Mr and Mrs Forte were convicted and sentenced in 2017 after being extradited from Kenya the same year, for being wanted by the NDEA since 2015.

The second case in which the appeal against sentence succeeded was that of Abison De Giorgio. Justice Fernando noted that Mr De Giorgio’s appeal against conviction on all counts is dismissed while his appeal on sentence, the appeal is allowed with regard to count 5. The Appellant is therefore sentenced for count 2, a term of 5 years’ imprisonment and a fine of R25,000, in default of payment of the fine 6 months’ imprisonment; for count 3, a term of 8 years’ imprisonment and a fine of R25,000, in default of payment of the fine 6 months’ imprisonment; for count 5, a term of 2 years’ imprisonment and a fine of R25,000, in default of payment of fine 6 months’ imprisonment. The sentences are to run concurrently, but the 6-month terms of imprisonment imposed for each offence for non-payment of fine is to run consecutively.

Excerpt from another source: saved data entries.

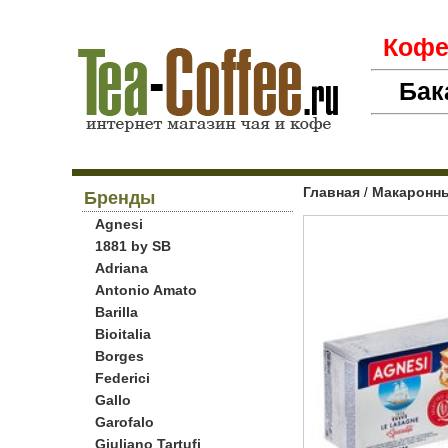
Коф
Бак
Главная
Макаронны
/
Бренды
Agnesi
1881 by SB
Adriana
Antonio Amato
Barilla
Bioitalia
Borges
Federici
Gallo
Garofalo
Giuliano Tartufi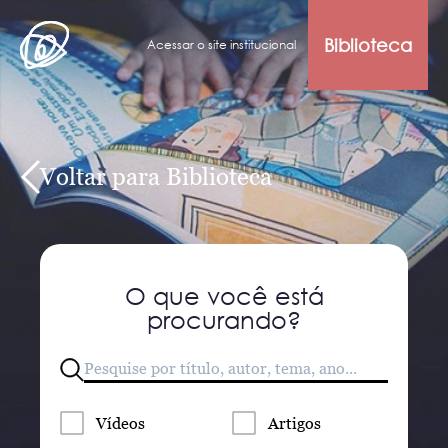
Biblioteca
Acessar o site institucional
Voltar para Biblioteca
O que você está
procurando?
Vídeos
Artigos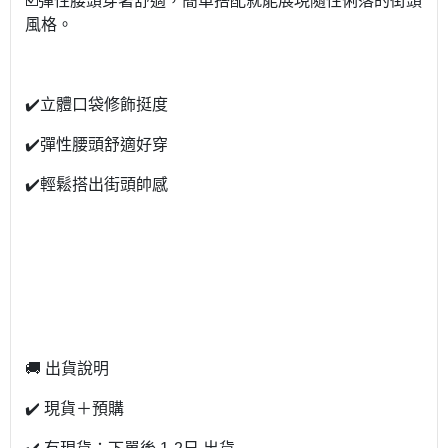
☑️彈性腰頭穿著舒適，簡單搭配就能展現隨性俐落的街頭
風格。
✔️立體口袋修飾挺度
✔️彈性腰頭舒適好穿
✔️輕鬆搭出街頭帥感
🚚 出貨說明
✔️ 現貨＋預購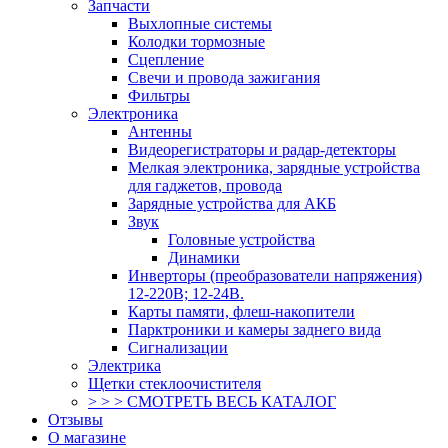
Запчасти
Выхлопные системы
Колодки тормозные
Сцепление
Свечи и провода зажигания
Фильтры
Электроника
Антенны
Видеорегистраторы и радар-детекторы
Мелкая электроника, зарядные устройства
для гаджетов, провода
Зарядные устройства для АКБ
Звук
Головные устройства
Динамики
Инверторы (преобразователи напряжения)
12-220В; 12-24В.
Карты памяти, флеш-накопители
Парктроники и камеры заднего вида
Сигнализации
Электрика
Щетки стеклоочистителя
> > > СМОТРЕТЬ ВЕСЬ КАТАЛОГ
Отзывы
О магазине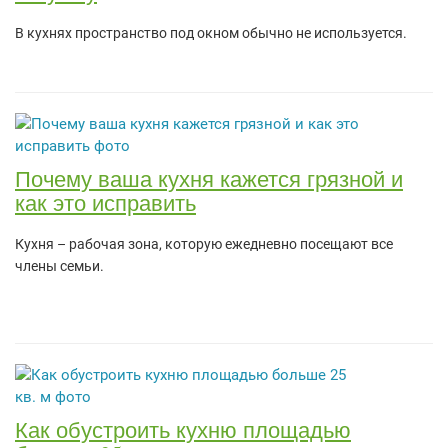
В кухнях пространство под окном обычно не используется.
Почему ваша кухня кажется грязной и
как это исправить
Кухня – рабочая зона, которую ежедневно посещают все
члены семьи.
Как обустроить кухню площадью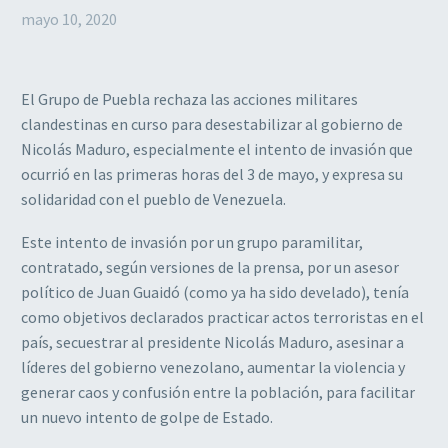
mayo 10, 2020
El Grupo de Puebla rechaza las acciones militares
clandestinas en curso para desestabilizar al gobierno de
Nicolás Maduro, especialmente el intento de invasión que
ocurrió en las primeras horas del 3 de mayo, y expresa su
solidaridad con el pueblo de Venezuela.
Este intento de invasión por un grupo paramilitar,
contratado, según versiones de la prensa, por un asesor
político de Juan Guaidó (como ya ha sido develado), tenía
como objetivos declarados practicar actos terroristas en el
país, secuestrar al presidente Nicolás Maduro, asesinar a
líderes del gobierno venezolano, aumentar la violencia y
generar caos y confusión entre la población, para facilitar
un nuevo intento de golpe de Estado.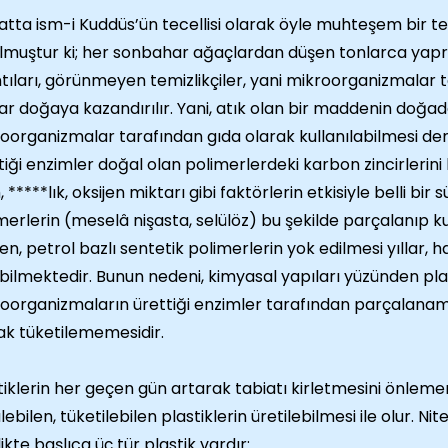
atta ism-i Kuddüs’ün tecellisi olarak öyle muhteşem bir 
lmuştur ki; her sonbahar ağaçlardan düşen tonlarca yapra
ntıları, görünmeyen temizlikçiler, yani mikroorganizmalar
ar doğaya kazandırılır. Yani, atık olan bir maddenin doğ
oorganizmalar tarafından gıda olarak kullanılabilmesi de
tiği enzimler doğal olan polimerlerdeki karbon zincirlerini
 *****lık, oksijen miktarı gibi faktörlerin etkisiyle belli bir
merlerin (meselâ nişasta, selülöz) bu şekilde parçalanıp k
ken, petrol bazlı sentetik polimerlerin yok edilmesi yıllar, h
bilmektedir. Bunun nedeni, kimyasal yapıları yüzünden plas
oorganizmaların ürettiği enzimler tarafından parçalanam
ak tüketilememesidir.
tiklerin her geçen gün artarak tabiatı kirletmesini önleme
lebilen, tüketilebilen plastiklerin üretilebilmesi ile olur. N
likte başlıca üç tür plastik vardır: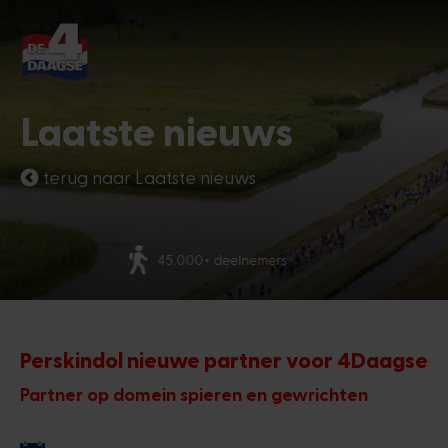
Begin opnieuw
Chatbot Miles
Laatste nieuws
Stel je vragen 24/7
terug naar Laatste nieuws
Vandaag
Meer dan 70 nationaliteiten
Hoi, ik ben Miles, de chatbot van de
4Daagse. Waar kan ik je mee helpen?
4:52 AM
Perskindol nieuwe partner voor 4Daagse
Partner op domein spieren en gewrichten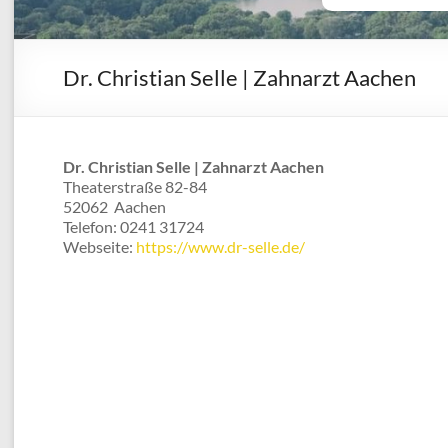
Dr. Christian Selle | Zahnarzt Aachen
Dr. Christian Selle | Zahnarzt Aachen
Theaterstraße 82-84
52062
Aachen
Telefon:
0241 31724
Webseite:
https://www.dr-selle.de/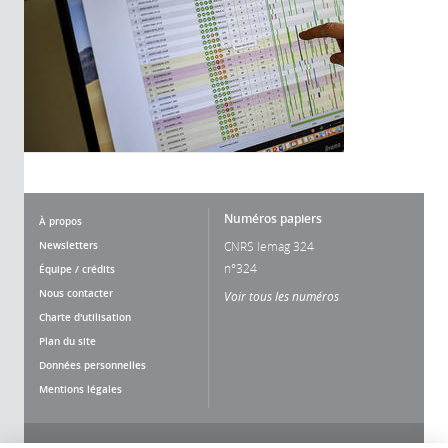
Numéros papiers
À propos
Newsletters
CNRS lemag 324
n°324
Équipe / crédits
Nous contacter
Voir tous les numéros
Charte d'utilisation
Plan du site
Données personnelles
Mentions légales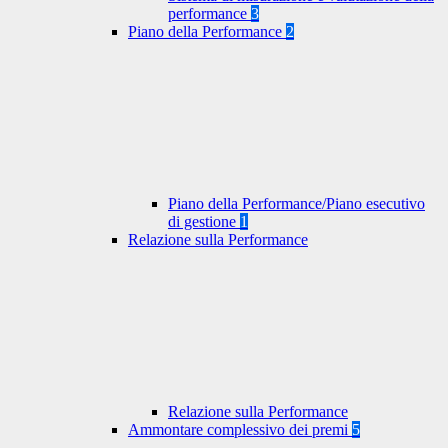
performance
3
Piano della Performance
2
Piano della Performance/Piano esecutivo
di gestione
1
Relazione sulla Performance
Relazione sulla Performance
Ammontare complessivo dei premi
5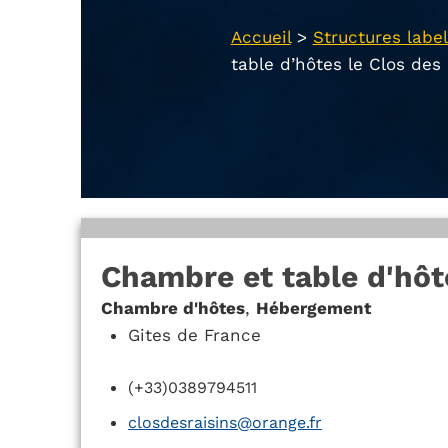
Accueil
>
Structures label
table d’hôtes le Clos des
Chambre et table d'hôte
Chambre d'hôtes
,
Hébergement
Gites de France
(+33)0389794511
closdesraisins@orange.fr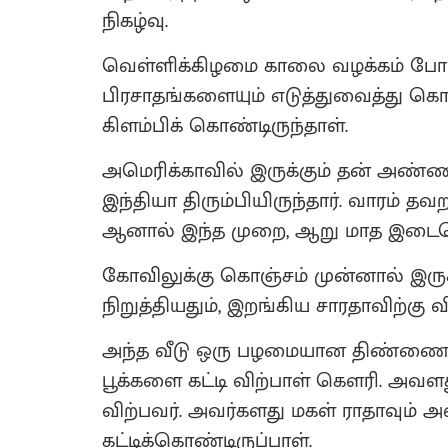
நிகழ்வு.
வெள்ளிக்கிழமை காலை வழக்கம் போல
பிரசாதங்களையும் எடுத்துவைத்து கொ
கிளம்பிக் கொண்டிருந்தாள்.
அமெரிக்காவில் இருக்கும் தன் அண்ணன
இந்தியா திரும்பியிருந்தார். வாரம் த
ஆனால் இந்த முறை, ஆறு மாத இடைவெள
கோவிலுக்கு கொஞ்சம் முன்னால் இருக்க
நிறுத்தியதும், இறங்கிய சாரதாவிற்கு வ
அந்த வீடு ஒரு பழமையான திண்ணை வீ
பூக்களை கட்டி விற்பாள் கெளரி. அவ
விற்பவர். அவர்களது மகள் ராதாவும் அ
கட்டிக்கொண்டிருப்பாள்.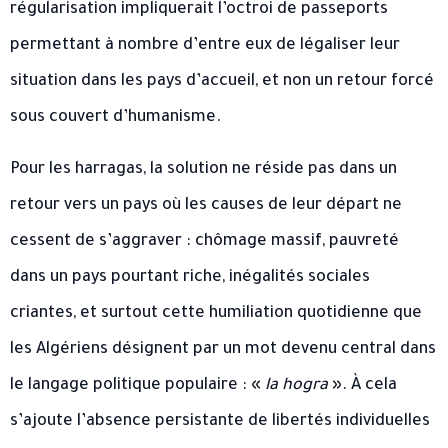
régularisation impliquerait l’octroi de passeports
permettant à nombre d’entre eux de légaliser leur
situation dans les pays d’accueil, et non un retour forcé
sous couvert d’humanisme.
Pour les harragas, la solution ne réside pas dans un
retour vers un pays où les causes de leur départ ne
cessent de s’aggraver : chômage massif, pauvreté
dans un pays pourtant riche, inégalités sociales
criantes, et surtout cette humiliation quotidienne que
les Algériens désignent par un mot devenu central dans
le langage politique populaire : «
la hogra
». À cela
s’ajoute l’absence persistante de libertés individuelles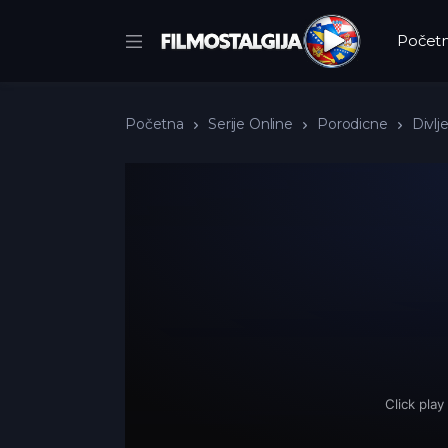
Počet
Početna
Serije Online
Porodicne
Divlj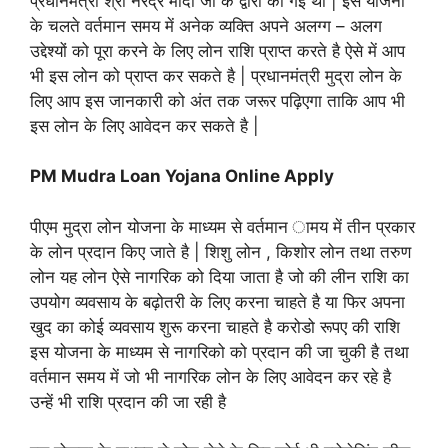
प्रधानमंत्री श्री नरेंद्र मोदी जी के द्वारा की गई थी | इस योजना
के चलते वर्तमान समय में अनेक व्यक्ति अपने अलग्ग – अलग
उद्देश्यों को पूरा करने के लिए लोन राशि प्राप्त करते है ऐसे में आप
भी इस लोन को प्राप्त कर सकते है | प्रधानमंत्री मुद्रा लोन के
लिए आप इस जानकारी को अंत तक जरूर पढ़िएगा ताकि आप भी
इस लोन के लिए आवेदन कर सकते है |
PM Mudra Loan Yojana Online Apply
पीएम मुद्रा लोन योजना के माध्यम से वर्तमान ामय में तीन प्रकार
के लोन प्रदान किए जाते है | शिशु लोन , किशोर लोन तथा तरुण
लोन यह लोन ऐसे नागरिक को दिया जाता है जो की लीन राशि का
उपयोग व्यवसाय के बढ़ोतरी के लिए करना चाहते है या फिर अपना
खुद का कोई व्यवसाय शुरू करना चाहते है करोडो रूपए की राशि
इस योजना के माध्यम से नागरिको को प्रदान की जा चुकी है तथा
वर्तमान समय में जो भी नागरिक लोन के लिए आवेदन कर रहे है
उन्हें भी राशि प्रदान की जा रही है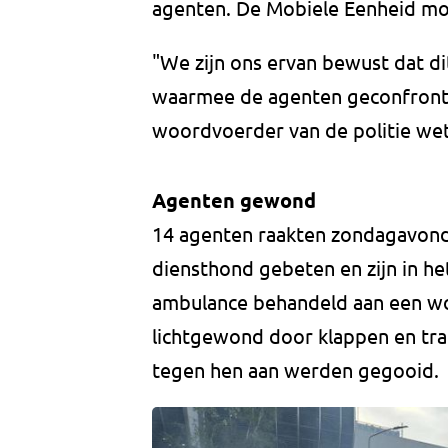
agenten. De Mobiele Eenheid moes
"We zijn ons ervan bewust dat dit
waarmee de agenten geconfront
woordvoerder van de politie we
Agenten gewond
14 agenten raakten zondagavon
diensthond gebeten en zijn in he
ambulance behandeld aan een won
lichtgewond door klappen en tr
tegen hen aan werden gegooid.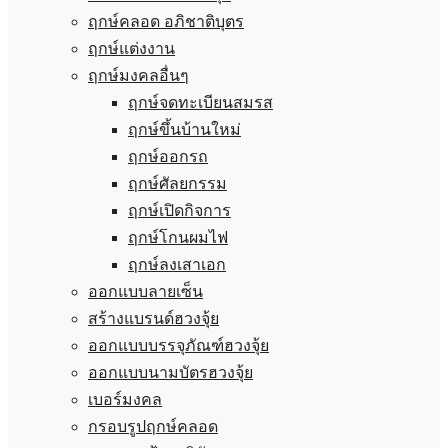
ฤกษ์คลอด อภิชาติบุตร
ฤกษ์แต่งงาน
ฤกษ์มงคลอื่นๆ
ฤกษ์จดทะเบียนสมรส
ฤกษ์ขึ้นบ้านใหม่
ฤกษ์ออกรถ
ฤกษ์ศัลยกรรม
ฤกษ์เปิดกิจการ
ฤกษ์โกนผมไฟ
ฤกษ์ลงเสาเอก
ออกแบบลายเซ็น
สร้างแบรนด์ฮวงจุ้ย
ออกแบบบรรจุภัณฑ์ฮวงจุ้ย
ออกแบบนามบัตรฮวงจุ้ย
เบอร์มงคล
กรอบรูปฤกษ์คลอด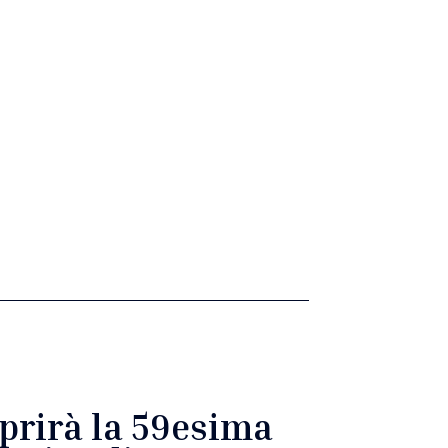
aprirà la 59esima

Charges were brought against the Appellant, a Complaints and Communications manager at the Anti-Corruption Commission of Seychelles (ACCS), as a result of a complaint to the police by former Minister Dolor Ernesta.

Subsequent to the complaint by Mr Ernesta, the police arrested the Appellant who was convicted following trial for, Count 2 for corruptly soliciting or attempting to obtain gratification for oneself as Reward, Count 3 for extortion and Count 5 disclosing without the written consent of or on behalf of the Anti-Corruption Commission, otherwise than in the course of that person’s duties, to any unauthorised person, the contents of a document or information, which document or information relates to or has come to the knowledge of the person in the course of that person’s duties under the Anti-Corruption Act contrary to section 14 (1) of the Anti-Corruption Act 2016 (Act 2 of 2016).

He was sentenced for count 2 to a term of five years’ imprisonment and a fine of R25,000, in default of payment of the fine to a term of six months’ imprisonment. For count 3, he received a term of eight years’ imprisonment and a fine of R25,000, in default of payment of the fine six months’ imprisonment. For count 5, he was sentenced to a term of five years’ imprisonment and a fine of R25,000, in default of payment of the fine to six months’ imprisonment.

The Court of Appeal maintained decisions against sentences in the majority of cases, most of which were drug-related.

Due to travel prohibitions brought about by the Covid-19 pandemic, eight cases were heard by video conference as Justice Tibatemwa was unable to travel to Seychelles from Uganda. This is in keeping with court rules and procedures and the Constitutional provision for cases to be heard within a reasonable time, Justice Fernando said, adding that the judiciary must adapt to fit society and challenges.

Newly sworn in Justice Dr Oagile B.K. Dingake was also welcomed to the court by Justice Fernando, Justice Robinson and Justice Mathilda Twomey prior to the rulings. Justice Dingake was officially welcomed by the three fellow justices and representatives of the Bar Association of Seychelles.